Cubbon Reads is a reading community that encourages reading for the sake of reading and attendees can bring books from any genre, language, author, or newspapers, GRE prep material or even mathematics homework. There is also no mandate for greetings and no registration whatsoever. Come. Sit. Read. Scoot. Or linger if you would like to. So, essentially, you hang out with others you share a common interest with — reading in a breezy, sun lit open space, cooled under a canopy of trees thousands of years old.
The only time you would mutually and consensually speak to each other at every session is when group pictures would be taken together. Pictures are taken of book stacks made with copies brought by everyone that day. And if a book title catches your interest, its owner automatically levels up in your interest hierarchy.
“Could I just flip through your 3 Body Problem?”
“Do you really like the way Anuja Chauhan writes?”
“OMG, I have been searching for this particular part of the Tamil Pulp Fiction across all stores, but I obviously HAD to come across it here!”
A clear temptation. A visible spark. Melted ice. Sizzling twice.
Bookmark App is currently the only dating app in India for readers. It connects people based on not just what books they like, but also other attributes and interests about their personality, distance, the relationship they are seeking, gender preferences, and more.
Sitting on a goldmine of 125 million users already, we wish Goodreads had already solved this for us in the mid-2000s. Never mind, there is finally a new fun play thing on the block for readers (besides the existing literature fests, book launches, celebrity book clubs).
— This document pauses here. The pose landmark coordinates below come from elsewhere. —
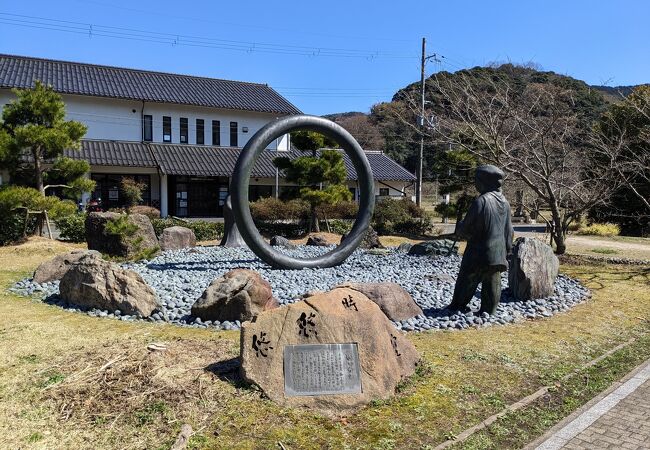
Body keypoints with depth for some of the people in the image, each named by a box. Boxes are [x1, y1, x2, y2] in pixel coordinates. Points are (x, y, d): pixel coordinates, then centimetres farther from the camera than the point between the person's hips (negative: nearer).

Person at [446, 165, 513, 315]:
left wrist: (458, 229, 7)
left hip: (479, 253, -6)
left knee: (467, 280, 8)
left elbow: (467, 228, -15)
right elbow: (509, 231, 12)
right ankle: (489, 311, 14)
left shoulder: (481, 201, -18)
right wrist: (507, 251, 20)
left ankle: (457, 306, 20)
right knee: (492, 284, 10)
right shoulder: (505, 202, 5)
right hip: (498, 254, 6)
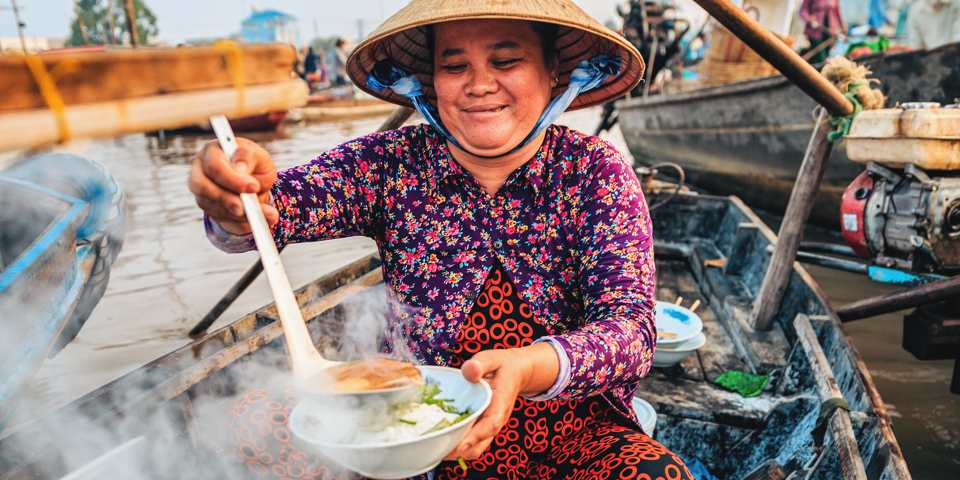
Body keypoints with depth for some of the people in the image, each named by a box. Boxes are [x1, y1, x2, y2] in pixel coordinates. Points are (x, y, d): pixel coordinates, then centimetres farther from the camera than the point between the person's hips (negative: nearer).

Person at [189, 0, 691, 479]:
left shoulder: (595, 171, -9)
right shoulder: (393, 162, -5)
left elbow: (631, 328, -19)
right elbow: (282, 205, -19)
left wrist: (527, 368, -39)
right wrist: (241, 204, -44)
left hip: (567, 435, -1)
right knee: (256, 421, -16)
The app launched last December and is available on both Android and iOS devices globally. So, if you stumble upon someone from Istanbul with Nilgün Marmara listed in their “authors to talk about” list (and not Orhan Pamuk), do not be left with a gawk.
So, what am I doing on the app if not looking for love? I have enabled the “Book buddy” mode. I bump into others who also detest Haruki Murakami as much as I do, who can introduce me to the world of P.G. Wodehouse and who empathise with my habit of cushioning my handbags with a hardcover even on my way to a bar. So, for all my happy friends in a cushy mushy relationship—if you love reading, this is a dating app your partner should not mind you lurking on.
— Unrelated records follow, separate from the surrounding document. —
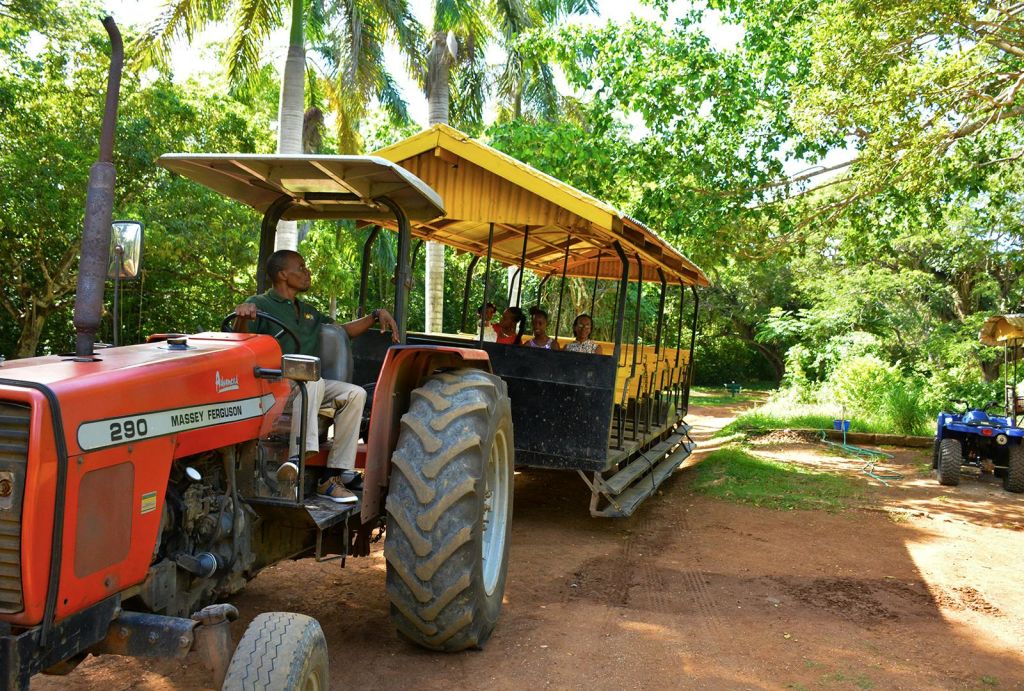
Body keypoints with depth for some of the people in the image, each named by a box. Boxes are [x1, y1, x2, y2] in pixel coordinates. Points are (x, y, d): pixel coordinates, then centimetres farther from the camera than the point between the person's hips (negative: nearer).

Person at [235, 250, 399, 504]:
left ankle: (333, 475, -20)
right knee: (313, 380, -37)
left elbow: (343, 330, 29)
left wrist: (376, 315, 15)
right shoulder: (261, 305, 2)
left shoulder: (308, 311, 26)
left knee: (355, 393, -18)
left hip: (308, 385, 7)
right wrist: (242, 317, -35)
Besides that, I am currently fulfilling a dear request from two of my single friends who are tired of their singleton lives, through the app. Luckily, one is a ramen geek and collects some of the finest cookbooks on the topic. The other one also shares a love for literary fiction and switches off her Instagram at 11 pm, despite having viral reels with a million views, to simply read. Maybe you could catch them both on the app. If you do, do not link this article to them should you match with them.
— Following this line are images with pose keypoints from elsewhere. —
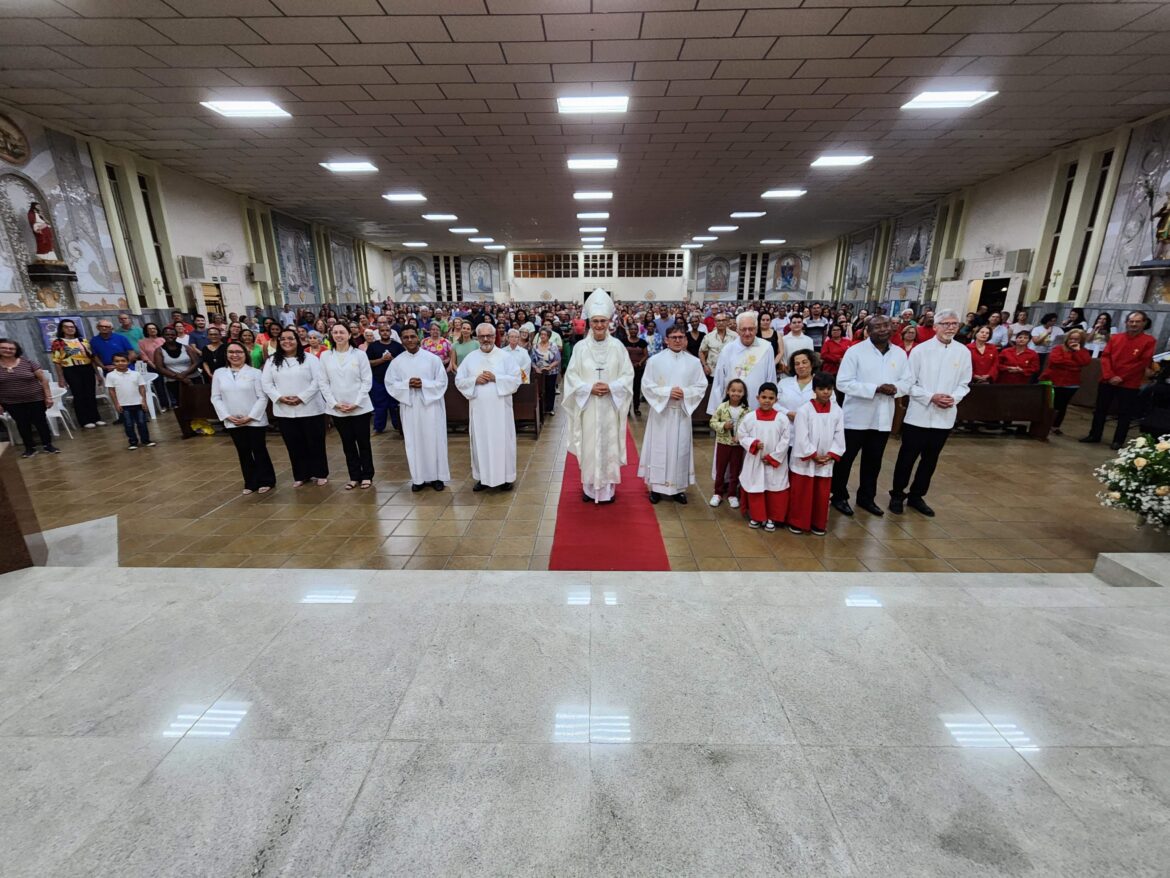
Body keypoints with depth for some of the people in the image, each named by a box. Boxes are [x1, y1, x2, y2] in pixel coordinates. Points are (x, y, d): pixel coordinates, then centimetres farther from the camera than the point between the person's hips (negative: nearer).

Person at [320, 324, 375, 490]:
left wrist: (356, 403, -11)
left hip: (360, 407, -2)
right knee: (348, 444, 10)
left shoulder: (359, 354, -2)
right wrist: (334, 404, -7)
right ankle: (354, 476, 20)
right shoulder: (325, 356, 4)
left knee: (363, 442, 6)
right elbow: (324, 383, 3)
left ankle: (367, 475, 18)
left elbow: (367, 380, -5)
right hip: (337, 409, 2)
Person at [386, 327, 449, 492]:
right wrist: (407, 384, -14)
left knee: (433, 440, 3)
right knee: (414, 442, 7)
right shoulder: (396, 362, 3)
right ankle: (418, 477, 18)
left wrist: (423, 384, -17)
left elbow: (442, 382, -3)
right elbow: (390, 384, 4)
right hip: (409, 407, 2)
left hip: (431, 405, -2)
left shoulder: (433, 358, -2)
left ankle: (437, 476, 15)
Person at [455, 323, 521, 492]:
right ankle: (483, 477, 20)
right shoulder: (470, 358, 7)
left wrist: (495, 378, -16)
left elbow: (516, 379, -6)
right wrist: (475, 380, -12)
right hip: (479, 408, 2)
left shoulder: (506, 356, 0)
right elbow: (459, 380, 6)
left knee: (502, 441, 3)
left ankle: (505, 477, 14)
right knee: (480, 441, 8)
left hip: (500, 407, -2)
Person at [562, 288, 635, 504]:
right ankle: (590, 487, 20)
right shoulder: (580, 347, -2)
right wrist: (589, 388, -14)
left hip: (610, 405, 0)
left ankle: (608, 488, 20)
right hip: (588, 405, 0)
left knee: (609, 445, 6)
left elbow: (628, 375, 0)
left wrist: (611, 387, -15)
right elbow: (571, 375, 0)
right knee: (589, 446, 6)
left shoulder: (617, 346, -1)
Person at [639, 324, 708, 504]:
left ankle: (678, 488, 18)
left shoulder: (694, 362, 3)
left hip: (682, 412, 2)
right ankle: (656, 487, 14)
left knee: (680, 449, 7)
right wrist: (667, 392, -16)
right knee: (659, 449, 3)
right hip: (660, 411, -2)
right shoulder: (655, 360, -3)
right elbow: (646, 386, -5)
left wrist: (685, 393, -13)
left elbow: (702, 386, 4)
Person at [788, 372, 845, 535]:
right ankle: (796, 522, 21)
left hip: (826, 462, 4)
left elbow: (839, 436, 2)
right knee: (800, 493, 6)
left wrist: (830, 455, -8)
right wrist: (814, 455, -13)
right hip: (804, 460, -4)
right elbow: (801, 437, -14)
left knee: (822, 494, 13)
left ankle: (818, 524, 28)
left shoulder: (837, 411, 0)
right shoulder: (804, 410, -13)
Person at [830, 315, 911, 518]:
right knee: (845, 458, 5)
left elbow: (907, 382, 9)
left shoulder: (900, 353, 6)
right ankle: (839, 496, 20)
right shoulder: (855, 351, -10)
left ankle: (866, 497, 30)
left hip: (883, 417, 5)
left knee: (873, 461, 15)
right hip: (857, 416, -5)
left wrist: (895, 388, -14)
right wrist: (875, 388, -22)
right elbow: (843, 383, -16)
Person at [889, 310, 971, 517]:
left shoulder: (963, 352, 3)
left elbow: (964, 384, 8)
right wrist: (931, 397, -17)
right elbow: (909, 383, -5)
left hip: (945, 417, 3)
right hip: (918, 415, -3)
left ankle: (916, 496, 27)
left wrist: (954, 398, -12)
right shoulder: (920, 350, -5)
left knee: (930, 459, 13)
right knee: (907, 458, 4)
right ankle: (897, 495, 19)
Anyway, there is no way you would be swiping on them with their faces on the profile as they will be locked by default. Face reveal happens only when you both have built some familiarity with each other through conversations. One cannot even upload their faces in the prompts as the app’s AI filter detects it. On Bookmark, the number of likes sent out in a day are capped at five.
Barring some initial hiccups and bug fixes, over 2,000 users have already installed the app. Some have shared about having found the most interesting conversation starters with no awkward small talk. Bookmark is certainly a niche app amongst the line up of all other dating apps, and we hope that it continues to be the preferred one for those who value consciously made connections.
Shruti Sah is the co-founder of Bookmark App and Cubbon Reads, the reading community popular in Bangalore.